Preamble: Muse states: “Total crude capacity is 19,200 m3/d (121 kb/d), and the refinery processes a mix of conventional light, medium, and heavy crudes, plus Cold Lake Blend. The Sarnia refinery is a coking configuration and, as such, is comparatively well-suited to process heavy crudes from Western Canada. With the closure of the Petro-Canada Oakville refinery in April 2005 with its sizable asphalt production, it appears that the Imperial Sarnia refinery is now responsible for much of the heavy crude throughput in Ontario. It appears likely that Imperial will continue to seek to further increase its receipts of Western Canadian crude.”

Imperial would like to better understand Muse’s analysis of Imperial Sarnia, and Ontario heavy crude markets in general.

Requests: (a) Please provide a monthly summary of crude types processed by Imperial Sarnia for the last three years.

(b) Provide details for other refineries being compared to Imperial Sarnia, and supporting analysis regarding comparative suitability of these refineries and Imperial Sarnia to process heavy crudes from Western Canada.

(c) Provide supporting analysis for the statement regarding Imperial Sarnia being responsible for much of the heavy crude throughput in Ontario.

(d) Provide a monthly summary of asphalt markets in Ontario for the period 2004 to present, including demand, production by refinery, any interprovincial transfers in/out, any imports/exports, and any supply adjustments.

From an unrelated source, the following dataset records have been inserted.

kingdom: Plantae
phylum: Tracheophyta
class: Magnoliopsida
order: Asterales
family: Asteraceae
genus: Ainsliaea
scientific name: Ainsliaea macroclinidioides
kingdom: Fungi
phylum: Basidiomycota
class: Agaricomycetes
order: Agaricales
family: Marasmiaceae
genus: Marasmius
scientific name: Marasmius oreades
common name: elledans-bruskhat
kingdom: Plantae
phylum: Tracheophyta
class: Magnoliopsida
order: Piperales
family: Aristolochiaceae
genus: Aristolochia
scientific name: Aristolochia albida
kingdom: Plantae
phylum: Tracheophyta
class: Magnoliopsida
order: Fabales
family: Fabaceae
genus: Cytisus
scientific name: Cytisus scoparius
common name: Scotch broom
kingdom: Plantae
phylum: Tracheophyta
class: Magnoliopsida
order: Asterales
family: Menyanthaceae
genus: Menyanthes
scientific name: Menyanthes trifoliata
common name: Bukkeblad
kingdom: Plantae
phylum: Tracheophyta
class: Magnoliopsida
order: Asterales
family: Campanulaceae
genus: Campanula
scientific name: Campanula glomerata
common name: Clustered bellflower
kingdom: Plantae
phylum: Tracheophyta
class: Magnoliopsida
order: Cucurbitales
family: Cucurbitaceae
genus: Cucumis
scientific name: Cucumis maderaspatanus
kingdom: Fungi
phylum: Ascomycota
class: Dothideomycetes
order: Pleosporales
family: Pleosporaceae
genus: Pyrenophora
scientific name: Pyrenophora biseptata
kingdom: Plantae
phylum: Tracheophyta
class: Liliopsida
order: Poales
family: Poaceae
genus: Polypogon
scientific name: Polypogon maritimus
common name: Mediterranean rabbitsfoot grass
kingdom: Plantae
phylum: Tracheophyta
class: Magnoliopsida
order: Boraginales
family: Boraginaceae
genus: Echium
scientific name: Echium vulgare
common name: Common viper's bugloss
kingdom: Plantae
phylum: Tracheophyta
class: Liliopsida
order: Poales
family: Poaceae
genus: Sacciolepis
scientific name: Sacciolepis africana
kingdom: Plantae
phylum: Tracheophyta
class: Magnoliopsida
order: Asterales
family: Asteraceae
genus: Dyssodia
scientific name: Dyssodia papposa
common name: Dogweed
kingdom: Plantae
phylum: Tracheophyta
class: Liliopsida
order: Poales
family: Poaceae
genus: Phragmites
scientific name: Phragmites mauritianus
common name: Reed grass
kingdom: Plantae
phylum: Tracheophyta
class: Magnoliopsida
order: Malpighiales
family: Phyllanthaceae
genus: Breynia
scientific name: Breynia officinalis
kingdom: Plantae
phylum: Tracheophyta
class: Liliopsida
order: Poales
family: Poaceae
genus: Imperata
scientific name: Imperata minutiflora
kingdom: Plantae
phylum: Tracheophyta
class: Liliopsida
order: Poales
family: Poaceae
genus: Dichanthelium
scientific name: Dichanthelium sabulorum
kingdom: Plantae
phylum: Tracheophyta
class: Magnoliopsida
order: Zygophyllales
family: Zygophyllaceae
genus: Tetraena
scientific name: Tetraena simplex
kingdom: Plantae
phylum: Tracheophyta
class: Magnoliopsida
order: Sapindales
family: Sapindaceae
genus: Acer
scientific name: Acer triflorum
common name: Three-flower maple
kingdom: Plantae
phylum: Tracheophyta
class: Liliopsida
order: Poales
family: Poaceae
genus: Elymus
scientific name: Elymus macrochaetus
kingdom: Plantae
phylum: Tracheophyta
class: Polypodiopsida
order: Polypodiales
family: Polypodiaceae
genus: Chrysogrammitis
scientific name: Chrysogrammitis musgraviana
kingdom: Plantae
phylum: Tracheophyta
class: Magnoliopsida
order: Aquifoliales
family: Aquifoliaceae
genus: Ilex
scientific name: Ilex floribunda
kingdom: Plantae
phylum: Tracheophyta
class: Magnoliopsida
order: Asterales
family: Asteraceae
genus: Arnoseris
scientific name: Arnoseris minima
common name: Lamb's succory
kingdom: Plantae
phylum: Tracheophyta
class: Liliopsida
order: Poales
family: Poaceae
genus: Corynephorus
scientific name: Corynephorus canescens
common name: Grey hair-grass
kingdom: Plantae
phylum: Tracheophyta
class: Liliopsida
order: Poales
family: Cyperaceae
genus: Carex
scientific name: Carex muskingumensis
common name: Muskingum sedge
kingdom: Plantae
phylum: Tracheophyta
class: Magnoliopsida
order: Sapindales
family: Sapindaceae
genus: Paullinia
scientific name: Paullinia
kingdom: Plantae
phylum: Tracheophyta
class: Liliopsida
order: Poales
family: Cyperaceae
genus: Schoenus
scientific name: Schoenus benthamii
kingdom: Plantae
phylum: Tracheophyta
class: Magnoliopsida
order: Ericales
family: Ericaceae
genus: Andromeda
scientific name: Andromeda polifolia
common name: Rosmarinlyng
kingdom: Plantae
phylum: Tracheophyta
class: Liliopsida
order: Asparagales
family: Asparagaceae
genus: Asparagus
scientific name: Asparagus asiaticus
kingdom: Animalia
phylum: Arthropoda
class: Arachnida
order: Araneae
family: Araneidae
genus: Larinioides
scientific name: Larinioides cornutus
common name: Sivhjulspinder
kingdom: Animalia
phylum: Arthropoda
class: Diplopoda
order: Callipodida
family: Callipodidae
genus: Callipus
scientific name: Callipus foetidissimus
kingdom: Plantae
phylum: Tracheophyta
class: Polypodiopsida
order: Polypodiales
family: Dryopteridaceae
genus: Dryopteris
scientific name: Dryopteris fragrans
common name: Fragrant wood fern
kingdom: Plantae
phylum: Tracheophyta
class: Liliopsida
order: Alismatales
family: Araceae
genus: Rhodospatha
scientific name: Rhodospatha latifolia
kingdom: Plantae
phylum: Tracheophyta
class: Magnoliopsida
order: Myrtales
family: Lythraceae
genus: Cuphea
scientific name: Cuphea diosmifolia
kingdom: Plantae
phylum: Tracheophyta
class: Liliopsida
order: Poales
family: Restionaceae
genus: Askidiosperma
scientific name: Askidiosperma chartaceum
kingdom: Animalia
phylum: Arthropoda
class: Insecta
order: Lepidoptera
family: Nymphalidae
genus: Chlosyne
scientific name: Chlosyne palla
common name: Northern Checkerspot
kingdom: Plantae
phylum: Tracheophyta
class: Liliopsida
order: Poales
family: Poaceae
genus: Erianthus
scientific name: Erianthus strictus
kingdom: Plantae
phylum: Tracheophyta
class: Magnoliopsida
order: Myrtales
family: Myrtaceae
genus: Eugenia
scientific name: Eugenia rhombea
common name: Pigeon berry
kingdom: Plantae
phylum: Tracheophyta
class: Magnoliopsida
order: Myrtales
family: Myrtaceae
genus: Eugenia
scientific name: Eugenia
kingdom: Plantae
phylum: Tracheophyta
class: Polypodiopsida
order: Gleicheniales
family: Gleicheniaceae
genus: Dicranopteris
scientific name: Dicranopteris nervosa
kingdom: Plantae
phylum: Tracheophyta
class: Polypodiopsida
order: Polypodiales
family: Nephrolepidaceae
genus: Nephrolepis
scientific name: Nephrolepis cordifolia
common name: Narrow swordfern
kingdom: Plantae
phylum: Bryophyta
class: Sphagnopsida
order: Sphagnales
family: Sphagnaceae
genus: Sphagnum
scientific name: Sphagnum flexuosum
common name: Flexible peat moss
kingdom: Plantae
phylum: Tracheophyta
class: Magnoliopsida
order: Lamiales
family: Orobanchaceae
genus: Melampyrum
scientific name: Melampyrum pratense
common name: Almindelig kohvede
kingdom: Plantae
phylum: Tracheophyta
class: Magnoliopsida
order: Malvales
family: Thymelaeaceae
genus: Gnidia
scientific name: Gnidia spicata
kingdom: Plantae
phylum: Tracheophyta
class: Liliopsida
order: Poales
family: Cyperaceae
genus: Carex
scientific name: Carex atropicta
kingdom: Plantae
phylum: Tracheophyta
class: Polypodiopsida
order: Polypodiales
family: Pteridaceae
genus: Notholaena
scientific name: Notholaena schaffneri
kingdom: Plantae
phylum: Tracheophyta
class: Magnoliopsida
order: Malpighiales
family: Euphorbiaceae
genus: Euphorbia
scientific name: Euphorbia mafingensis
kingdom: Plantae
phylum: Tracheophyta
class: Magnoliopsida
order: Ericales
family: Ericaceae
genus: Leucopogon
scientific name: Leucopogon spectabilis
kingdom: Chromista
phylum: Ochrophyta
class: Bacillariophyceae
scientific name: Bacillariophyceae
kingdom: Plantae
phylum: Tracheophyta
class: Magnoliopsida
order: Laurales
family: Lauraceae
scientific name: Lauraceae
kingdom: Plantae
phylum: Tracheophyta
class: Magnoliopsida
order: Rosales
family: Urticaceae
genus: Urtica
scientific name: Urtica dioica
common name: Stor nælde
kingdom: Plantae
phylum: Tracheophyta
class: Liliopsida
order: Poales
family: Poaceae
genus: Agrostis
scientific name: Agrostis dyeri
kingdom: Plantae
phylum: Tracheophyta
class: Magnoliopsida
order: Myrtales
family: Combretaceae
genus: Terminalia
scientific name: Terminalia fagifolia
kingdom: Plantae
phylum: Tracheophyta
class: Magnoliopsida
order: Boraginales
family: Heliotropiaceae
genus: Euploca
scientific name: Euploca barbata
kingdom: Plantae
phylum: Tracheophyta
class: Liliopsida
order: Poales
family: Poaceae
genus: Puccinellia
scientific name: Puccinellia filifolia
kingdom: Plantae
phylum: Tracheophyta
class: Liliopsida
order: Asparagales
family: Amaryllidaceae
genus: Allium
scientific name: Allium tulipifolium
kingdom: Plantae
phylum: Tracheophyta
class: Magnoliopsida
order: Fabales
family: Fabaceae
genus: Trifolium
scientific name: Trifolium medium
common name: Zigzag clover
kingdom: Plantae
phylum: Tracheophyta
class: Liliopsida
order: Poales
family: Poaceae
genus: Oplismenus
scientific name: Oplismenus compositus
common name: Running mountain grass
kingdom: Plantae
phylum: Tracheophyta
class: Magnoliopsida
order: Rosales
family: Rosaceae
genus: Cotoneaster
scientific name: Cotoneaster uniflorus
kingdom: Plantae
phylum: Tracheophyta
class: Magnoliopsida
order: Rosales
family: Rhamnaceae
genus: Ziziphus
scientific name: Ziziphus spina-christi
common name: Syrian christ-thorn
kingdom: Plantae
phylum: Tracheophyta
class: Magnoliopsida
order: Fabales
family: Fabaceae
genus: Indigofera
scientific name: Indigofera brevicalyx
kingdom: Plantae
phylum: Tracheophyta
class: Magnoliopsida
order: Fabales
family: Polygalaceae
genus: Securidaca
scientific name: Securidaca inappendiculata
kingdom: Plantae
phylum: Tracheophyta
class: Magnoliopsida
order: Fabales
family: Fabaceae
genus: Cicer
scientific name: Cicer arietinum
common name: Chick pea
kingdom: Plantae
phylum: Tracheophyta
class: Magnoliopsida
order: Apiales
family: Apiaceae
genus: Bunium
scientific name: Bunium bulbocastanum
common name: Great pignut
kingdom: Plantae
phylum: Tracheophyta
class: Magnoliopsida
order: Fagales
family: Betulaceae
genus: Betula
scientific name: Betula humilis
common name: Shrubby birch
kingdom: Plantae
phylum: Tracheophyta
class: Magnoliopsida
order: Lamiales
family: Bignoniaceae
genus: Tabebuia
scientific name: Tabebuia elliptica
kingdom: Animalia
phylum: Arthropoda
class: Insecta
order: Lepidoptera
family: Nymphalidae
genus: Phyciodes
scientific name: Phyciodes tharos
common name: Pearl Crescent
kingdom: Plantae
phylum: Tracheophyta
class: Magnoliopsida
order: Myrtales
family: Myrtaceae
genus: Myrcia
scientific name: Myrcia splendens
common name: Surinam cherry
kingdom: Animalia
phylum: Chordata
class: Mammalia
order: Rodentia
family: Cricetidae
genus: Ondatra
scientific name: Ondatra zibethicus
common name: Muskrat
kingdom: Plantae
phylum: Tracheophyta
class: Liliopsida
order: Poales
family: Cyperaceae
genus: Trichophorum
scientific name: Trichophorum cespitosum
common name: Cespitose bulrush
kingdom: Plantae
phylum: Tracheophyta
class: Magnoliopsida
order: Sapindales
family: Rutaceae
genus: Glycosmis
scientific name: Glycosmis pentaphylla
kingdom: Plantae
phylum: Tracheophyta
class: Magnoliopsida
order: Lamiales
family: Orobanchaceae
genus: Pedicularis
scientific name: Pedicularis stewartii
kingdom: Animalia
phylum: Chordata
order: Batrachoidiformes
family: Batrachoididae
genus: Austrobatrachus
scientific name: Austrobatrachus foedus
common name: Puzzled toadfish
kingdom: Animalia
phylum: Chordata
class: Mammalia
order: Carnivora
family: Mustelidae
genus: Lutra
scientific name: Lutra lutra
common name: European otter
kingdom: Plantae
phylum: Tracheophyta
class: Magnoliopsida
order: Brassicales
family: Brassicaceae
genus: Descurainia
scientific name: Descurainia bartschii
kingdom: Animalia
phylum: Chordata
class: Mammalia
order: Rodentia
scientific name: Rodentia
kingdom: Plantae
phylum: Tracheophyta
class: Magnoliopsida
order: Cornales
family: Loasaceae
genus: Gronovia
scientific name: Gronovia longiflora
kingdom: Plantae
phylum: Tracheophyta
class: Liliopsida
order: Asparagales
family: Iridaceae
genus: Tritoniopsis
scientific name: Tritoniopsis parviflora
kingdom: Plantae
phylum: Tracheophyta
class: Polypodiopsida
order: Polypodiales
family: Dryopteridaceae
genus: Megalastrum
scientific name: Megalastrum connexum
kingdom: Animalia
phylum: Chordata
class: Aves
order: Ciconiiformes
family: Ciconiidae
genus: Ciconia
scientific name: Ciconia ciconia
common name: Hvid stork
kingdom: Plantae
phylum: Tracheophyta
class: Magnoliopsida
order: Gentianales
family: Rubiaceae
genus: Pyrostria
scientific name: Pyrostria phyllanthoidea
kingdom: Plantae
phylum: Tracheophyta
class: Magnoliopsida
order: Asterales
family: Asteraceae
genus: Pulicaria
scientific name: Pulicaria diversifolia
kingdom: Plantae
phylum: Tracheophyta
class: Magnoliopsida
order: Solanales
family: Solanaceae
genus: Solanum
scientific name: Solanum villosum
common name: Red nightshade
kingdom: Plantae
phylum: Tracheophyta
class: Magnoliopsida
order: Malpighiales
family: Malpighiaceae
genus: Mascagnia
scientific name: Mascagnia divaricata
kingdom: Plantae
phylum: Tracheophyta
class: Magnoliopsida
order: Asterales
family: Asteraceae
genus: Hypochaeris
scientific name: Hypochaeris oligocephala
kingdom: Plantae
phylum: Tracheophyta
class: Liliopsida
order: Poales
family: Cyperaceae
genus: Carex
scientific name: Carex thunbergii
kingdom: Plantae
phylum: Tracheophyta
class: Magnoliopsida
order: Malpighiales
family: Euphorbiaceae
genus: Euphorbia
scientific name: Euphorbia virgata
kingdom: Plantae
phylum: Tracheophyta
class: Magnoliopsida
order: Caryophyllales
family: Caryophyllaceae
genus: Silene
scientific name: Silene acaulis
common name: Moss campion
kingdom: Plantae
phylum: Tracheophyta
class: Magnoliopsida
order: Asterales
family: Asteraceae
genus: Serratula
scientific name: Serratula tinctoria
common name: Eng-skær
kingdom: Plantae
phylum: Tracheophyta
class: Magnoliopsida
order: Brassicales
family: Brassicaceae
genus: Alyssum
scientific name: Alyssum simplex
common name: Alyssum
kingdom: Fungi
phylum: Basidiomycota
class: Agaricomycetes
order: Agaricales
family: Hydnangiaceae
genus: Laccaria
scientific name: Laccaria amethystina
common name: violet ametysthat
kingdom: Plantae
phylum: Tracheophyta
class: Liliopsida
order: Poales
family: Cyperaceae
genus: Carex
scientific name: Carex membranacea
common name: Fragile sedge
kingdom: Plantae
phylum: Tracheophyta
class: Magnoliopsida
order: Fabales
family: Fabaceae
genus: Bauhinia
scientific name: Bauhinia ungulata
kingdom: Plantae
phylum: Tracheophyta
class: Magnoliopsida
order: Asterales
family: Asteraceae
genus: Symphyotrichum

(e) See Attachment 1 to IOL-Enbridge 163 for the annual Ontario crude slate. Monthly information is available from Statistics Canada. Crude runs by each refiner are unknown.

(f) Please fully explain the rationale for the statement: “It appears likely that Imperial will continue to seek to further increase its receipts of Western Canadian crude.”

Responses: (a) Unknown. RH-1-2010 Responses of Enbridge to Imperial IRs Page 323 of 323

(b) See the response to IOL-Enbridge 77.

(c) See the response to IOL-Enbridge 77.

(d) See Attachment 1 to IOL-Enbridge 213.

(e) See Attachment 2 to IOL-Enbridge 213. Crude runs of each blend by each refiner are unknown.

(f) See Appendix A-7.1. The section titled “Comparative Crude Supply Economics to Nanticoke” provides a detailed assessment of the recent economics of Western Canadian crude supply, versus waterborne supply via Portland, to Nanticoke. The Western Canadian supply advantage since 2006 is even greater for Sarnia because the toll from Portland is higher and the toll from Western Canada is lower (relative to the tolls to Nanticoke).